### YOUR GOAL
Please copy the last part of the entries exactly: the line that has "Укупно предиспитних поена, 29: 43 -> 47" and every line up to and including the end, nothing more.

### SOURCE DATA
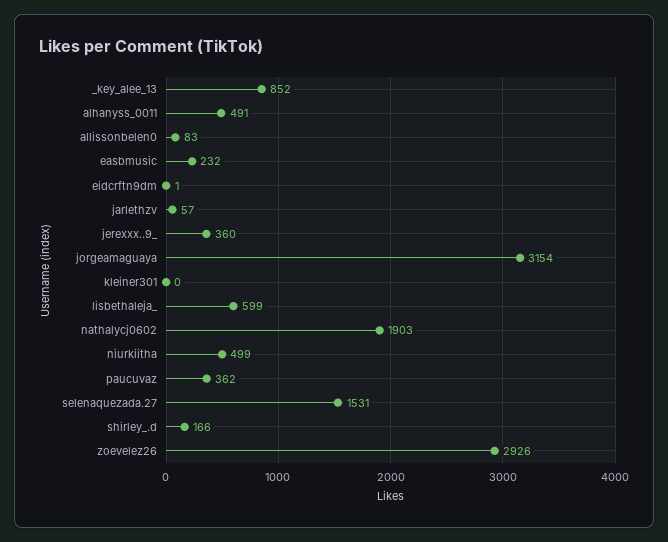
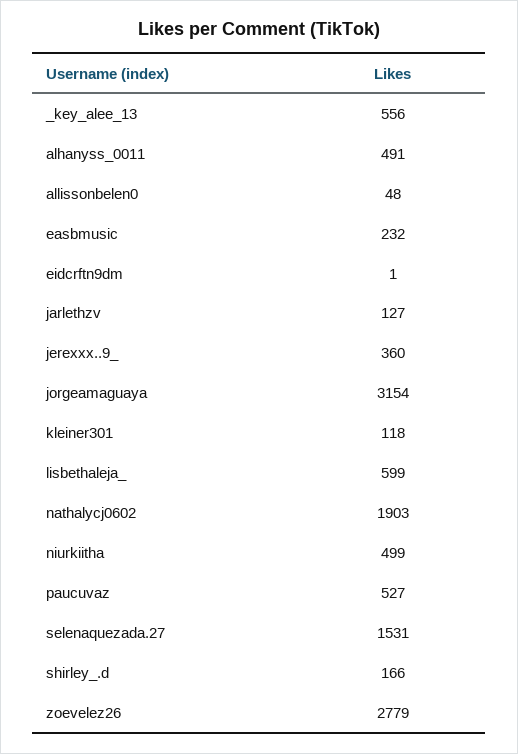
_key_alee_13: 852 -> 556
allissonbelen0: 83 -> 48
jarlethzv: 57 -> 127
kleiner301: 0 -> 118
paucuvaz: 362 -> 527
zoevelez26: 2926 -> 2779

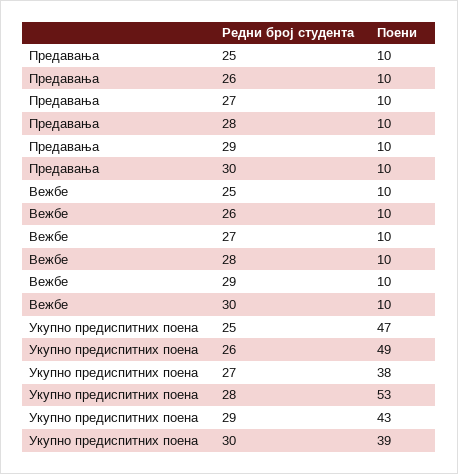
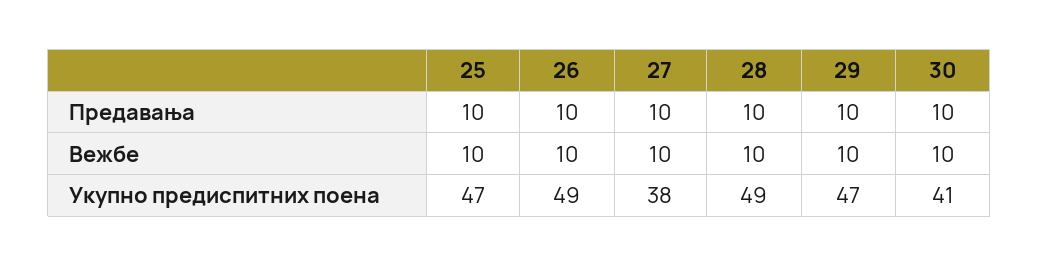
Укупно предиспитних поена, 28: 53 -> 49
Укупно предиспитних поена, 29: 43 -> 47
Укупно предиспитних поена, 30: 39 -> 41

### ANSWER BELOW
Укупно предиспитних поена, 29: 43 -> 47
Укупно предиспитних поена, 30: 39 -> 41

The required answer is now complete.